For queueing systems, this is likely the behavior that would be desired; the worker will simply give up on that task and attempt to find the next one to work on (if there are any). Since only one worker will be able to lock a row at a given time, it's not possible for a lost update to occur because any other competing workers would have lost the race and moved on.

Here's what the new query looks like:

UPDATE task
SET worker_id = ?
WHERE id = (
  SELECT MIN(id) AS task_id
  FROM task
  WHERE worker_id IS NULL
  FOR UPDATE OF task SKIP LOCKED
  LIMIT 1
);

Three things to observe with these changes:

  1. FOR UPDATE grants the transaction an exclusive lock on the row for the task that's selected.

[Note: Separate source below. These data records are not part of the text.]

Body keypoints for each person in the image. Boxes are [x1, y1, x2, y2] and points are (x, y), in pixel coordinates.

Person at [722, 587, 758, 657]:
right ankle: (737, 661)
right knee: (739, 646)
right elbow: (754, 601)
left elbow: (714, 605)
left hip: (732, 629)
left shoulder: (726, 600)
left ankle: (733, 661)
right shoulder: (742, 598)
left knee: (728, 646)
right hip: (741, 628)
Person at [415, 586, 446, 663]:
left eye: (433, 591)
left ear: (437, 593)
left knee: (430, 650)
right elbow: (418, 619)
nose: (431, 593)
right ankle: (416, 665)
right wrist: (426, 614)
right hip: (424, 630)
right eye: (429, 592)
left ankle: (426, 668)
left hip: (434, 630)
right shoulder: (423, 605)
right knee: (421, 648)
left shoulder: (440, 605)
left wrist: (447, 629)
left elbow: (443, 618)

With the SELECT .. FOR UPDATE command, if a row had been changed by a concurrently committed transaction (i.e. after it committed and released its lock, and while the current transaction still sees the old row in its snapshot), it will reload and lock the latest version of the row to ensure it still satisfies the WHERE clause's conditions.
  2. SKIP LOCKED will skip this row if the transaction is unable to acquire a lock.
  3. The condition in the UPDATE for worker_id is gone since we will be the exclusive reader of the row that's to be updated. No other transaction can see this row in their task selection query.

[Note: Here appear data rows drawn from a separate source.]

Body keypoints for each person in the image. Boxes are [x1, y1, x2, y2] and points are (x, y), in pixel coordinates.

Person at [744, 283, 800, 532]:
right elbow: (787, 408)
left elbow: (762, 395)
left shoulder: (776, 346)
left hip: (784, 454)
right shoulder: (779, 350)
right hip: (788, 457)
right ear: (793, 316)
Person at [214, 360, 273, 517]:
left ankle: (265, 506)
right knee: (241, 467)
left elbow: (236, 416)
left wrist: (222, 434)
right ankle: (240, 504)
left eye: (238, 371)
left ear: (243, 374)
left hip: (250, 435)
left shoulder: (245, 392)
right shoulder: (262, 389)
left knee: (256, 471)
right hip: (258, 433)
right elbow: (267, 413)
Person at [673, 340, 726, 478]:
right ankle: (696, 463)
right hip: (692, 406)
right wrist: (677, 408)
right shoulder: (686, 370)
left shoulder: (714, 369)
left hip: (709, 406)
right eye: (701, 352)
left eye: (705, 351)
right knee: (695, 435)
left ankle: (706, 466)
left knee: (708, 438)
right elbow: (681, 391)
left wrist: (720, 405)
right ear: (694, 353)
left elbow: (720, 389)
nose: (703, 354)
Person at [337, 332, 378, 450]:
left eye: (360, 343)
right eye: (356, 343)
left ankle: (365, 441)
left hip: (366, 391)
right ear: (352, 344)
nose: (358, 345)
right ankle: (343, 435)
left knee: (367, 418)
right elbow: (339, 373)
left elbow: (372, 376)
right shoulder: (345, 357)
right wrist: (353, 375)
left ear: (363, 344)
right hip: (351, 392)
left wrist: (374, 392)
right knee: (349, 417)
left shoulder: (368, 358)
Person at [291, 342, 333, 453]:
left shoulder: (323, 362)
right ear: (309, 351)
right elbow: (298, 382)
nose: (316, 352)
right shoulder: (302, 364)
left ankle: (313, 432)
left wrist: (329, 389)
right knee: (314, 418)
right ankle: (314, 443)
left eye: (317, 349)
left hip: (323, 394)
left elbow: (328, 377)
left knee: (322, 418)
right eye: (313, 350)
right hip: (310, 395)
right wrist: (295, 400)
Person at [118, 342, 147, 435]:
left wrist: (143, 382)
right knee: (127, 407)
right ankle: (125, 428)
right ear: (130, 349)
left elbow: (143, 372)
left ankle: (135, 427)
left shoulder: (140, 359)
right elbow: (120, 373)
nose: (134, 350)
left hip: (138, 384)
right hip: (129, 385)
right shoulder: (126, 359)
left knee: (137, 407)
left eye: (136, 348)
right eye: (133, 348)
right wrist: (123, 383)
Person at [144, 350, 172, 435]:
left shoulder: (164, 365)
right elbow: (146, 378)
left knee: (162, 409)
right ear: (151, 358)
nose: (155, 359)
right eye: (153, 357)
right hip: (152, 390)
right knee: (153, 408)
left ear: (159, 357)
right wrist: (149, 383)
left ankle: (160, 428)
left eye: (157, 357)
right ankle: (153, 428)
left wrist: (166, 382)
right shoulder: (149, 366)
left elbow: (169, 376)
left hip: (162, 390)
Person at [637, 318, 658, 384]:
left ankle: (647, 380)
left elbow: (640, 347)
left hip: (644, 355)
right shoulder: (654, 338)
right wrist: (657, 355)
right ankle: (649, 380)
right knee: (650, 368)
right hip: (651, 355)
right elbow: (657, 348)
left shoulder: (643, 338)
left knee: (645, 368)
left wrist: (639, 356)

To summarize, this query won't cause transactions to block on a task that may have been taken by another. So for example, if 50 workers had tried to access this task at the same time, the winner will get to take ownership of the task, while the other 49 will move on to the next oldest task to take, and so on.

# Isolation Levels

While the condition to take a task is pretty simple, in your production system you may have more requirements on how workers should take a task to work on.

Keep in mind the complexity of your task selection, for you might need the stronger guarantees that other levels such as REPEATABLE READ and SERIALIZABLE provide. At these levels, transaction rollbacks are common and may come at a performance cost for your application.

At work, I had seen hundreds of thousands of transaction rollbacks per day when our task selection query was both expensive and at the REPEATABLE READ isolation level. Once we refactored the query and were able to drop down to READ COMMITTED, our average task queue times dropped significantly. A task queue time is defined by how long a task takes to be picked up and owned by a worker.

Now because we dropped down to this level, our task selection logic had to accept stale reads in certain circumstances, therefore affecting how workers accepted tasks. This is a change we were fine with for our use case.

So to put it simply: if your task selection process is complicated, the tradeoff in correctness by choosing a stronger isolation level is performance cost, and that tradeoff may be quite significant. If your application can retry and do it quickly for potential rollbacks, the cost of using a higher isolation level may be acceptable. On the contrary, if transaction rollbacks are too slow to be acceptable, dropping down to READ COMMITTED and using a locking strategy like in Implementation 3 is likely to be more beneficial.

# Other Implementations

Postgres also provides LISTEN and NOTIFY for alerting workers to new tasks. This provides an opportunity for a different task selection implementation.